Score and soundtrack are paramount in creating the ambiance in genre films, and this week’s Featured FearMaker has dedicated his life to creating those soundscapes. Paolo Greco has been composing scores for the stage and screen for over a decade, and he’s just getting started.
The son of Spanish dancers José Greco and Nana Lorca (former director of the National Ballet of Spain), Paolo Greco was always surrounded by the arts. He was about four years old when Paolo saw his dad perform The Passion of Dracula at the Cherry Lane Theatre in New York. This show sparked an interest for nor just horror, but anything involving mystery, suspense, fear, thrillers, and the uncanny.

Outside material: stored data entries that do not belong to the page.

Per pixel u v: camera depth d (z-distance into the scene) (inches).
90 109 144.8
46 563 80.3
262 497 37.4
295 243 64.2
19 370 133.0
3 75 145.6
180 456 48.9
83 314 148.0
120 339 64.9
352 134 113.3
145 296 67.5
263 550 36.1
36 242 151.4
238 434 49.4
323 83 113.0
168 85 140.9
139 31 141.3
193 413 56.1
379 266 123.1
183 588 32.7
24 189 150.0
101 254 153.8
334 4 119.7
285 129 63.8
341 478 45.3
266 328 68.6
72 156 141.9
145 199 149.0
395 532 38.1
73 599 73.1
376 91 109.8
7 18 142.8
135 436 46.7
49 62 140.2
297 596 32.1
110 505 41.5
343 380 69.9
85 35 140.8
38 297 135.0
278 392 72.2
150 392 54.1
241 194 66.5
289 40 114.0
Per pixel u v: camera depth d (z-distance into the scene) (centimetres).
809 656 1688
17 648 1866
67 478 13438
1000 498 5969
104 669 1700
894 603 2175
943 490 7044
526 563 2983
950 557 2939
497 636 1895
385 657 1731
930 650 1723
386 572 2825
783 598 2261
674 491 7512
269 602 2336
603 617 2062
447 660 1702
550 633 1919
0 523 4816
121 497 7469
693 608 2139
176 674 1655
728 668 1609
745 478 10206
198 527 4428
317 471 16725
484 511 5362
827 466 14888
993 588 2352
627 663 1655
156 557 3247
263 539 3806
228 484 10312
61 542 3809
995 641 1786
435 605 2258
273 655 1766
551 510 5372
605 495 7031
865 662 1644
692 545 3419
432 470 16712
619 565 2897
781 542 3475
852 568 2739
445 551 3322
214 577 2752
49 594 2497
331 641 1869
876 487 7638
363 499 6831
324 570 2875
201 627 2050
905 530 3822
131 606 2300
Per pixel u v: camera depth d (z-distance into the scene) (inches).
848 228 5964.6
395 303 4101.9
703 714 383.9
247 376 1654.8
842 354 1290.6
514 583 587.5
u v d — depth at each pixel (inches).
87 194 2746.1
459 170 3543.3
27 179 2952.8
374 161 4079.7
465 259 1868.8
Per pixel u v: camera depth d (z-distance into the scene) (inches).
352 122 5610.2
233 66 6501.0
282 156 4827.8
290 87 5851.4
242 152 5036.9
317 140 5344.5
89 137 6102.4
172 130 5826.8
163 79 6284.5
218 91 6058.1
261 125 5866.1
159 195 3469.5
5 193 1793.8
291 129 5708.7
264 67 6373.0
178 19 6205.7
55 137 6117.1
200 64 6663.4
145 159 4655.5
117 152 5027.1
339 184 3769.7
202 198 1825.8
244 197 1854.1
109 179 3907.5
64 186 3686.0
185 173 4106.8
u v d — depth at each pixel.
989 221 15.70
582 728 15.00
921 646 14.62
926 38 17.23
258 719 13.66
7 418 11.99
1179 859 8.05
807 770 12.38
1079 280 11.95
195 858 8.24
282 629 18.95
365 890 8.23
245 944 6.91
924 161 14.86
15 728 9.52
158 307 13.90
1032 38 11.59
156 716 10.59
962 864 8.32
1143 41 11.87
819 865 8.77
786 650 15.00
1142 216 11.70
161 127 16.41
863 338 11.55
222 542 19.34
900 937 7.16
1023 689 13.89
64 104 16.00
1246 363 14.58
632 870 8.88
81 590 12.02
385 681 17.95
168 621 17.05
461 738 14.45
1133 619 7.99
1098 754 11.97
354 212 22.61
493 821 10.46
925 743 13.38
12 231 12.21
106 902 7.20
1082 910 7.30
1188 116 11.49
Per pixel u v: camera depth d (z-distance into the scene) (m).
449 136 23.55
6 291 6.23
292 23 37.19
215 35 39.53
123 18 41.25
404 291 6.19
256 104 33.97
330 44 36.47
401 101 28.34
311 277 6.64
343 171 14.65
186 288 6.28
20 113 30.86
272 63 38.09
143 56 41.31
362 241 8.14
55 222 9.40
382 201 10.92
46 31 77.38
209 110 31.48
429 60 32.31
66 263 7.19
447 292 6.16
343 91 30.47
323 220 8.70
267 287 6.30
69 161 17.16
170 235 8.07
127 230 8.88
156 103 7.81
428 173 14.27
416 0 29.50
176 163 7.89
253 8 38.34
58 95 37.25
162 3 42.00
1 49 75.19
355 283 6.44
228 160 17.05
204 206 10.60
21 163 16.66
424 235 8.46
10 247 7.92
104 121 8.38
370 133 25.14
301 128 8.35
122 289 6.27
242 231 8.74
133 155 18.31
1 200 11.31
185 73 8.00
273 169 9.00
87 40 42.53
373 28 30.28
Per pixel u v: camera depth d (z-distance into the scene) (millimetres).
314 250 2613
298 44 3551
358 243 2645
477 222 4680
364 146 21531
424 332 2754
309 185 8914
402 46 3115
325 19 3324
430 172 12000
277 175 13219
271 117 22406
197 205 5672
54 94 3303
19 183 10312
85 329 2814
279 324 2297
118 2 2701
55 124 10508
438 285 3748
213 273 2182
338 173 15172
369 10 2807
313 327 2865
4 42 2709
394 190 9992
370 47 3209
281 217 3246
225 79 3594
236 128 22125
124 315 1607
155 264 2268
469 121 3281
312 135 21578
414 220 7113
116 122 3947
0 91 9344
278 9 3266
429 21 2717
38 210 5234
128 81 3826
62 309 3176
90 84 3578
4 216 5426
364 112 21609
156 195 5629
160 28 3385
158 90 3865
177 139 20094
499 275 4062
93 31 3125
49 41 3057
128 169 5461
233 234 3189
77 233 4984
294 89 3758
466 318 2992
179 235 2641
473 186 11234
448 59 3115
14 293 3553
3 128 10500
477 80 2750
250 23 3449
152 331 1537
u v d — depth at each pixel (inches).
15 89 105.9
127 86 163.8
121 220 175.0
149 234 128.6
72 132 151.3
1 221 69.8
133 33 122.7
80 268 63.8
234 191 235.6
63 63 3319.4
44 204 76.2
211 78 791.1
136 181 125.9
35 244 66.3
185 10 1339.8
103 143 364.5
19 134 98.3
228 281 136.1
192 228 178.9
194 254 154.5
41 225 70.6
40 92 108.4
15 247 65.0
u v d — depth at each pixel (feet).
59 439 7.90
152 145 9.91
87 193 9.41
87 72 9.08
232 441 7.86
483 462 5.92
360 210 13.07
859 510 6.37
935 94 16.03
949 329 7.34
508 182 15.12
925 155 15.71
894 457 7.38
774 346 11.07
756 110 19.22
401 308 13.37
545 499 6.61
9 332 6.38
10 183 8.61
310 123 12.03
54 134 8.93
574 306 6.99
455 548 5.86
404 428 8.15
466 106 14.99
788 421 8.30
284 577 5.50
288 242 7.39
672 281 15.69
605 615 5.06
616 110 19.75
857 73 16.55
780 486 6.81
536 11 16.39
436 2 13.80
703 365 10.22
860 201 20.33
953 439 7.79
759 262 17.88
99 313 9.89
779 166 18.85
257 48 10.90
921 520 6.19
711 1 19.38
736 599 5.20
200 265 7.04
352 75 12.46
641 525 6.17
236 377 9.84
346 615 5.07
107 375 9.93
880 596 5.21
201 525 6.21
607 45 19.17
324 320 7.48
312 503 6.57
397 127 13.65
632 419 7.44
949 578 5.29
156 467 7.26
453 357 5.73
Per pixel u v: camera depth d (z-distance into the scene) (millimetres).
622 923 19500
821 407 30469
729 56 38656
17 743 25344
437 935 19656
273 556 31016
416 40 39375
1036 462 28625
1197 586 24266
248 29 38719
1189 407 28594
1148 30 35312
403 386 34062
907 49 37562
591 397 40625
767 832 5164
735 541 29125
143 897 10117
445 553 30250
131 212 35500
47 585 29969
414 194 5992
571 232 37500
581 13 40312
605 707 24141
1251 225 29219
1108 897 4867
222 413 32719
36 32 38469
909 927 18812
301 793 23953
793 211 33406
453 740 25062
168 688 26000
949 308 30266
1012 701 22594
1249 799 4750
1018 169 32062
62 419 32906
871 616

Greco eventually gravitated to music as his passion, which he studied extensively in school. He has received a BA in Music from The Liverpool Institute of Performing Arts, and an MA in Music & Media Technology from Trinity College Dublin. His thesis was titled ‘The Communicative Power of Silence: the cinema of David Lynch’.
While in Dublin, he worked for October Eleven Pictures in their preternatural documentary The Twilight Hour: Visions of Haunted Ireland, narrated by the late British actor John Hurt for Discovery Channel. Since then Paolo has scored several films and plays ranging from the American icon A Streetcar Named Desire by Tennessee Williams to the German classics Michael Kohlhaas by Heinrich Von Kleist and Mary Stuart by Friederich Schiller
Paolo Greco’s filmography to date includes an array of short films and documentaries produced in the US, Spain, Ireland, and Norway, some of which have been included and/or awarded at festivals in Europe, Canada, Mexico and the USA. In 2016, the feature film Backseat Fighter by Mario Pagano (starring Martina García, Homeland) saw its premiere at the Madrid Premiere Week and was an official selection at the Venezuelan Film Fest NY and Festival Internacional Cine Fine Arts.
In recent years Paolo found himself relocating to Los Angeles, where he has been scoring short films non-stop. Working with short films in Los Angeles means working with little to no budget, which is often difficult to work with, particularly ith directors who don’t understand how expensive scoring can be. While having a full orchestra sounds great, paying the 20-90 musicians day rates along with the composer, recording tech, and space adds up rather quickly.
Paolo Greco has been working nonstop on building his portfolio with excellent work. We will, no doubt, be hearing his name again soon.